Between 2001 and 2010, the Finns saw their candidates selected by NHL teams drop by more than 50%. It had gone up from 16.8 to 8.2. In order to revitalize their ice hockey system, the leaders of the Finnish federation have decided to focus on hiring permanent regional coaches, better mentoring of volunteer coaches and developing skills at an early age. This method has also produced excellent results.

In 2000-2001, 24 Finnish skaters and 1 goalie played in the NHL.

That year, 31 skaters and 7 starting goalies were members of the league.

This is an increase of 52% compared to the beginning of the millennium. In terms of recruitment, Finns recruited an average of 18 of their prospects from NHL teams between 2016 and 2020.

Young Tristan Luneau, who should hear his name in the next draft, met at the Finnish Sports Institute in Vierumäki in 2019 and talked about Finnish ice hockey players.

All of this brings us to the killer question.

If Sweden and Finland have managed to gain so much ground over the past 20 years, there are bound to be other countries that have fallen behind. Who are you?

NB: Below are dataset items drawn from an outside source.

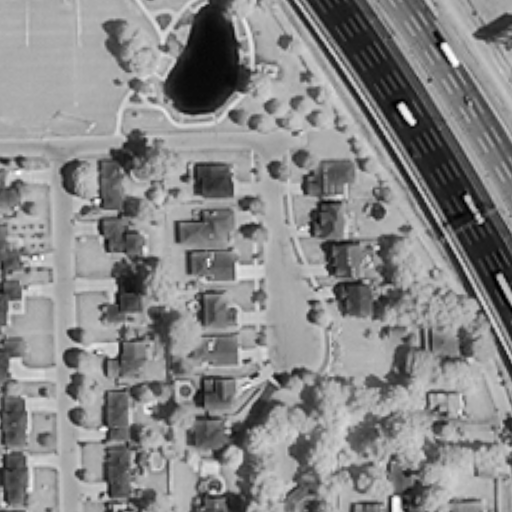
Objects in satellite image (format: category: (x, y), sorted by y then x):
park: (149, 68)
road: (143, 69)
road: (245, 69)
road: (458, 92)
road: (132, 138)
road: (424, 151)
building: (329, 174)
building: (213, 176)
building: (109, 181)
building: (8, 193)
building: (328, 217)
building: (206, 224)
building: (120, 234)
road: (270, 243)
building: (7, 252)
building: (345, 256)
building: (213, 261)
building: (7, 294)
building: (124, 296)
building: (355, 296)
building: (216, 307)
road: (61, 326)
building: (215, 346)
building: (8, 352)
building: (127, 356)
building: (208, 381)
building: (218, 391)
building: (417, 396)
building: (443, 397)
road: (499, 407)
building: (117, 410)
building: (388, 412)
building: (13, 417)
building: (208, 429)
building: (483, 466)
building: (118, 468)
building: (14, 474)
building: (399, 475)
building: (309, 493)
building: (237, 499)
building: (210, 503)
building: (279, 504)
building: (462, 504)
building: (145, 505)
building: (366, 505)
building: (416, 505)
building: (119, 506)
building: (12, 509)
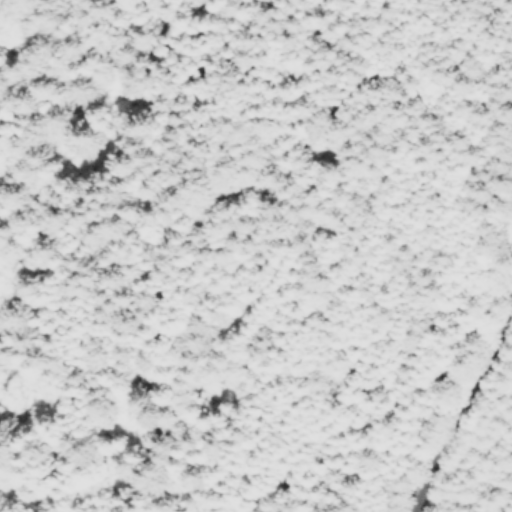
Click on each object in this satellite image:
road: (481, 348)
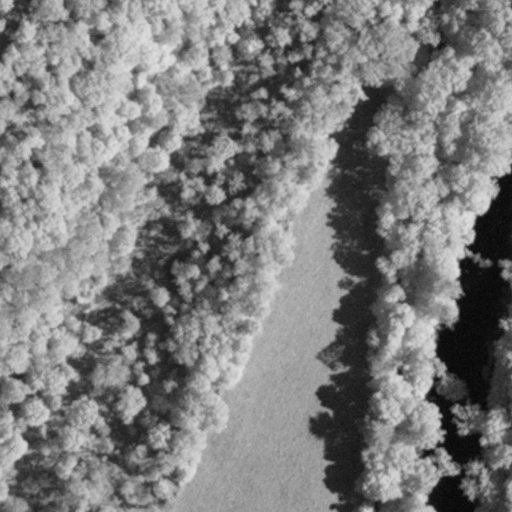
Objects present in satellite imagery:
road: (7, 12)
river: (462, 339)
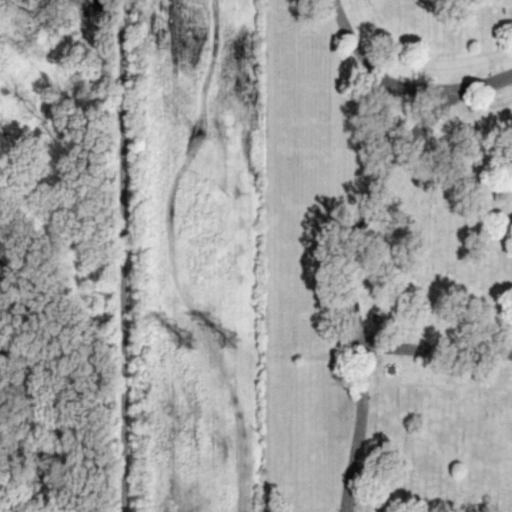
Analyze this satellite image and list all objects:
road: (414, 85)
road: (436, 111)
road: (349, 246)
park: (385, 254)
road: (126, 256)
power tower: (236, 334)
power tower: (185, 335)
road: (437, 351)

In the study provided to me by the founders of Pass Hockey, the authors found that the number of games played by Canadian goaltenders has decreased by 20% over the past 20 years. There was also a 5% decrease in games played by Canadian defenders and a 10% decrease in games played by Canadian-born forwards.

When you look at the NHL draft stats, the numbers are even more ominous.

  • In 2000-2001, 301 Canadian skaters and 31 goaltenders played regularly in the NHL. And during the period 2001-2005, an average of 115.6 Canadian prospects were selected at the amateur auction each year.
  • That season, 254 skaters and 19 goalies played in the NHL, down nearly 18% since the early 2000s. Additionally, between 2016 and 2020, an average of 74 Canadian draft candidates were selected. That 36% drop is anything but trivial.

Among the major countries in the hockey world, Canada is the only one to have seen such a step backwards in NHL decision-making. Remember again, this judgment on the industry is unemotionally made by companies motivated only by finding the best talent available.

It certainly deserves a good reflection. It may not just be Hockey Canada’s handling of sexual assault allegations that the federation needs to dust off.

And perhaps it’s because Hockey Quebec’s new leaders are more proactive than their provincial counterparts that we’re headed for a similar reorganization as Sweden and Finland.